Exercise
Determine how many of the lines below hold the word "Twitter". Give the number and nothing else.

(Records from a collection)
▼

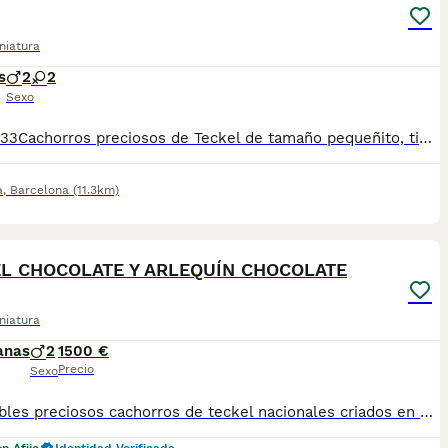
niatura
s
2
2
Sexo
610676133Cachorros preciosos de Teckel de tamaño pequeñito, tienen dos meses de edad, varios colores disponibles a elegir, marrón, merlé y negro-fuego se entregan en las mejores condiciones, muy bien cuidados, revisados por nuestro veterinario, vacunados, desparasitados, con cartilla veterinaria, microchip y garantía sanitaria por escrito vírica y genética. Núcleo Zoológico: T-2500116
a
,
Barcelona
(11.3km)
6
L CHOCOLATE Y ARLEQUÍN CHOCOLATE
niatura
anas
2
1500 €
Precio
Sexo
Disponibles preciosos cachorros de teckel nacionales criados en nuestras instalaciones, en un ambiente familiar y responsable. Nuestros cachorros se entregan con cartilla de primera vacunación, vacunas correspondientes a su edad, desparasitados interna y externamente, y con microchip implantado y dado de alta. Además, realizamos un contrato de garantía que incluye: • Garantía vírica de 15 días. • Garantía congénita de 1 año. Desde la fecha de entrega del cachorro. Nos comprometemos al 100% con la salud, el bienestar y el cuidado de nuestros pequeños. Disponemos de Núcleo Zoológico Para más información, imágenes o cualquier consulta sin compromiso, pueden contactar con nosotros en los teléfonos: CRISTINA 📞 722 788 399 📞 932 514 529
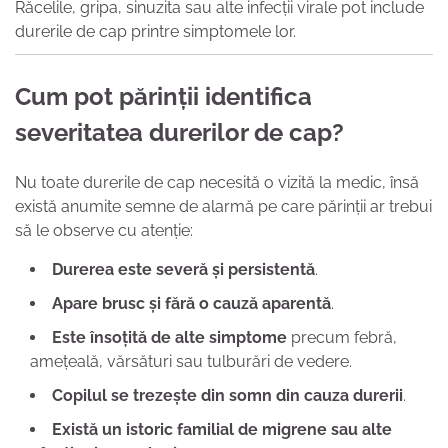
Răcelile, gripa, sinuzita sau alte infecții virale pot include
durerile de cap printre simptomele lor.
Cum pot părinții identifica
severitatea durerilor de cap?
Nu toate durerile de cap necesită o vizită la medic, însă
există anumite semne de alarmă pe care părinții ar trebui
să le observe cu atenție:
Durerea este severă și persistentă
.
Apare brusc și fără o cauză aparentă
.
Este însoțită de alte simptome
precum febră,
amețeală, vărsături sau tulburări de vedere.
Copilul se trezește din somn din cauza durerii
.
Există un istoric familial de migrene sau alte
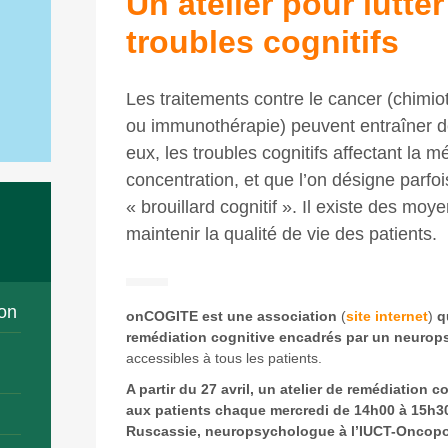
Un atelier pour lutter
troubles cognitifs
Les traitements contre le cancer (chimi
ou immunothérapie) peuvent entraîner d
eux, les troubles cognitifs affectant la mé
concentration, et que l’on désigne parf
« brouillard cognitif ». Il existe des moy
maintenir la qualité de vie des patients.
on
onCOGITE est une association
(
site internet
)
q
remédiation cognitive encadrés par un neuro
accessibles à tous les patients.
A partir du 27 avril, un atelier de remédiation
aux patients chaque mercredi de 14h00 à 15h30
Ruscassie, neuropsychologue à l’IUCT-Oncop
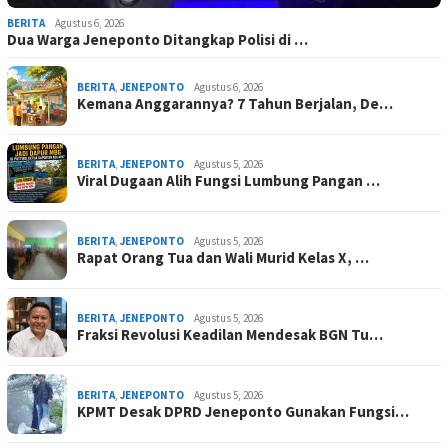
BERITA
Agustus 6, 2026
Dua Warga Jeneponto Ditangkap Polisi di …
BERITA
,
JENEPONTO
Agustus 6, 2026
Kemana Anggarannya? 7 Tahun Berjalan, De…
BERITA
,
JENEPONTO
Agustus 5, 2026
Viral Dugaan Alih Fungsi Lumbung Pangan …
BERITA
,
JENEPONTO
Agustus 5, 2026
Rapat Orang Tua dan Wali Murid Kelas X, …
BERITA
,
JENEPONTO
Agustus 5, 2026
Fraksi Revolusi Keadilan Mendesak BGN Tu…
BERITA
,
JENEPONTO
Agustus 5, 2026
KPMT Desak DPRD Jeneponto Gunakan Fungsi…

▲
▼

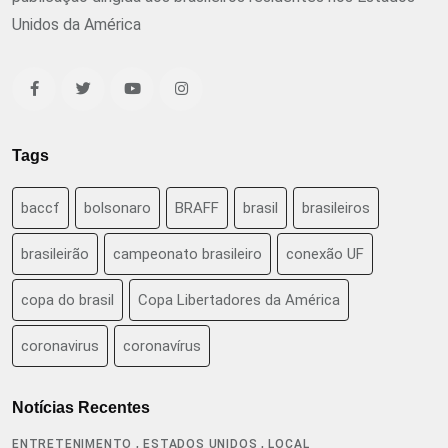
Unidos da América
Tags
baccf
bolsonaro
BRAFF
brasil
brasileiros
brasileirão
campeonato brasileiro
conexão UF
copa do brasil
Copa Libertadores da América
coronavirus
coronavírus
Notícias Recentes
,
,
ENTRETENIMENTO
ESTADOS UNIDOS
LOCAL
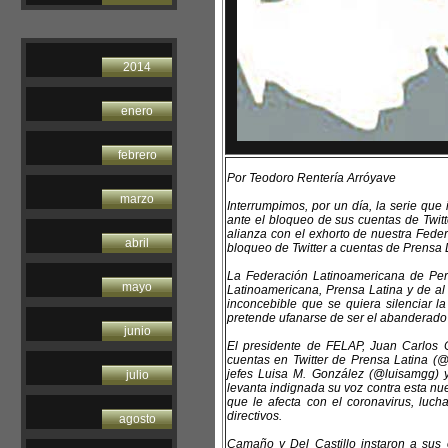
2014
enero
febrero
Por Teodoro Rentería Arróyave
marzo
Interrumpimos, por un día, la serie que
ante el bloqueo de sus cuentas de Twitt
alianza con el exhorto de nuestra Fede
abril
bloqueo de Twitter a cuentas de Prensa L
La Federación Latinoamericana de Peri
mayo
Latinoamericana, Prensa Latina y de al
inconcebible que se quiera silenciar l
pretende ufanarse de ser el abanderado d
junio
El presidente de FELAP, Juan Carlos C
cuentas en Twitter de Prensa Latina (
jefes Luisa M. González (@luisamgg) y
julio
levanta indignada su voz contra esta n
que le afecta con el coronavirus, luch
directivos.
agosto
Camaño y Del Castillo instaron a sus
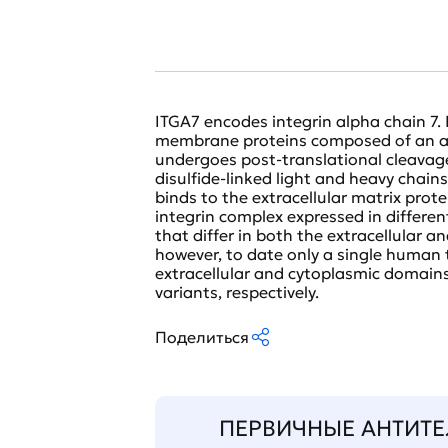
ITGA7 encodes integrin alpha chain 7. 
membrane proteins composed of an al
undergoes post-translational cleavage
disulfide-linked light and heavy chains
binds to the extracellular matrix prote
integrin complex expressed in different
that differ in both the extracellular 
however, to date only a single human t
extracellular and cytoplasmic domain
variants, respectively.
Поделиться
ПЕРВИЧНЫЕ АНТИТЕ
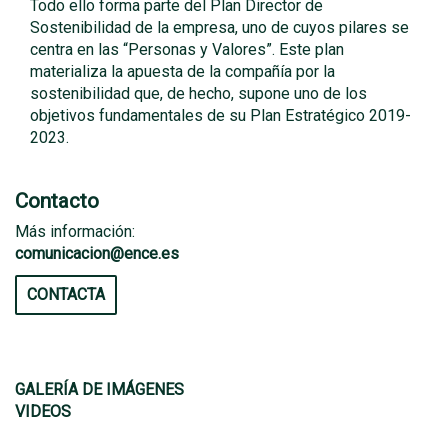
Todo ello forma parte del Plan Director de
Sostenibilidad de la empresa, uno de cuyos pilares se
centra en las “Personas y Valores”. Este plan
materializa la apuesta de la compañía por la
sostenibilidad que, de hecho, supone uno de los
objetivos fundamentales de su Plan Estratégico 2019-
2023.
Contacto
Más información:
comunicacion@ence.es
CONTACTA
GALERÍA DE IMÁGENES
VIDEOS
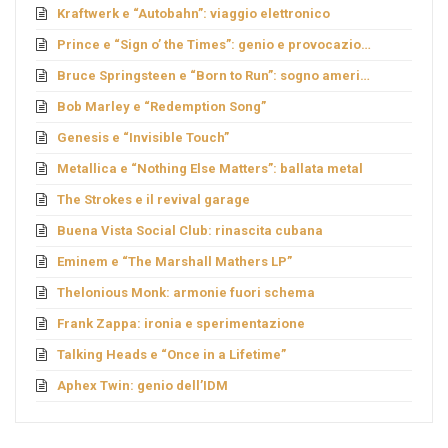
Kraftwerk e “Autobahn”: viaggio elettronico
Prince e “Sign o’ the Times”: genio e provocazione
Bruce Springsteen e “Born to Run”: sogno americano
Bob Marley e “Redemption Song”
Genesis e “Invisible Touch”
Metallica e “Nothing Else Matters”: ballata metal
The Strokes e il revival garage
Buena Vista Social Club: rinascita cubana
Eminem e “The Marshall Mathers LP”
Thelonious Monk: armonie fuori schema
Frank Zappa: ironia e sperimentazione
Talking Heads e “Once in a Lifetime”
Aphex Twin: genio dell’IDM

▲
▼

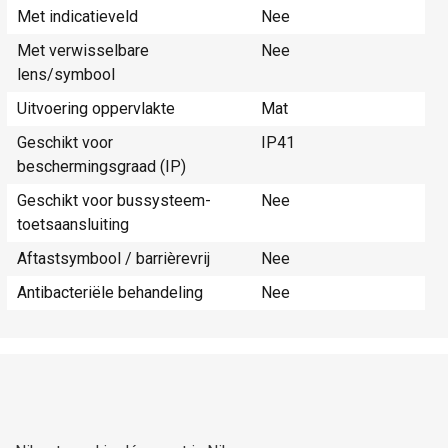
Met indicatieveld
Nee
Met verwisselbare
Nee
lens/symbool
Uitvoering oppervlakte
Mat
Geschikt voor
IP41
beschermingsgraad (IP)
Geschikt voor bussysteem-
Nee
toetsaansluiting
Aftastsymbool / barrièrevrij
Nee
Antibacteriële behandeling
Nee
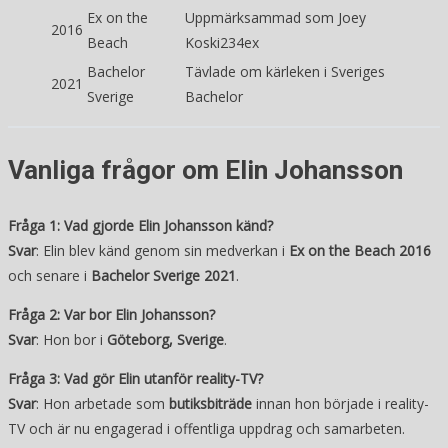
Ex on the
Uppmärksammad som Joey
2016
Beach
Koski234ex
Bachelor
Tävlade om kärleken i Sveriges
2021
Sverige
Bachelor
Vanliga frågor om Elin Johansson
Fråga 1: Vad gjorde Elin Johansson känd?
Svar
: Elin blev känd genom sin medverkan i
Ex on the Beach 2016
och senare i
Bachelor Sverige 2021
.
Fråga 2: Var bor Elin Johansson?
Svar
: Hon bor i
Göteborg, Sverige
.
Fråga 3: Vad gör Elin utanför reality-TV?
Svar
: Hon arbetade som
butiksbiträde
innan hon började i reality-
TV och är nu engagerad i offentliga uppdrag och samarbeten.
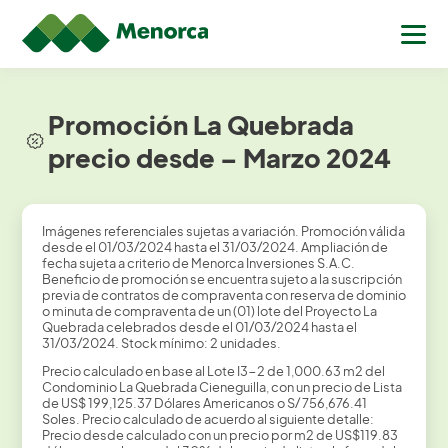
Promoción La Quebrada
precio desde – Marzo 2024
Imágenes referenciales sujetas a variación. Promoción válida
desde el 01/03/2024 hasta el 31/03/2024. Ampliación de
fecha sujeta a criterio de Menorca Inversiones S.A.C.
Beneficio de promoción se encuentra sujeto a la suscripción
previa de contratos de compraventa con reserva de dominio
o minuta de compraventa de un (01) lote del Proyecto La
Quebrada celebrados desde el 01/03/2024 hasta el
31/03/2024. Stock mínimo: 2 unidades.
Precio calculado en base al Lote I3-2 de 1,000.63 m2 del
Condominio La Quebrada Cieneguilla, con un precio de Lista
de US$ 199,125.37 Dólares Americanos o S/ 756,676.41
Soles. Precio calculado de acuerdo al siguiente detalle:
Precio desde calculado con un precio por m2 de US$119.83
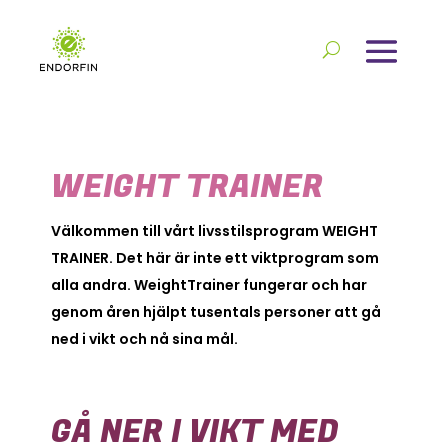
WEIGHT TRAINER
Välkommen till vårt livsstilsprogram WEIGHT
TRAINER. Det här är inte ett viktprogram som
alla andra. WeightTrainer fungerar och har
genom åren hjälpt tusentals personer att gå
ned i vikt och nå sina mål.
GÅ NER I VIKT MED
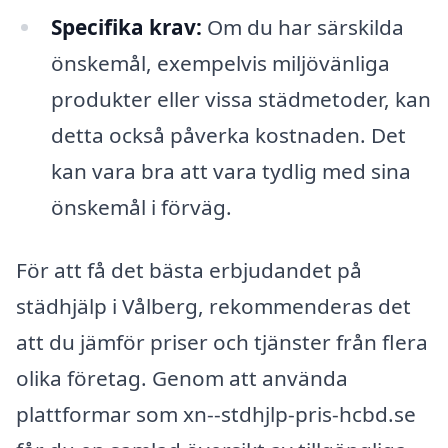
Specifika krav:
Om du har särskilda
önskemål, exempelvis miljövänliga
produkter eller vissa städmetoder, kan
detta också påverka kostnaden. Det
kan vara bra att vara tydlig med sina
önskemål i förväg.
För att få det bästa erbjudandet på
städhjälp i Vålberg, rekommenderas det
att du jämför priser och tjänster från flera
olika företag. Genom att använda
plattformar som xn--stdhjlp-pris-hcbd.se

▲

Response for this exercise
2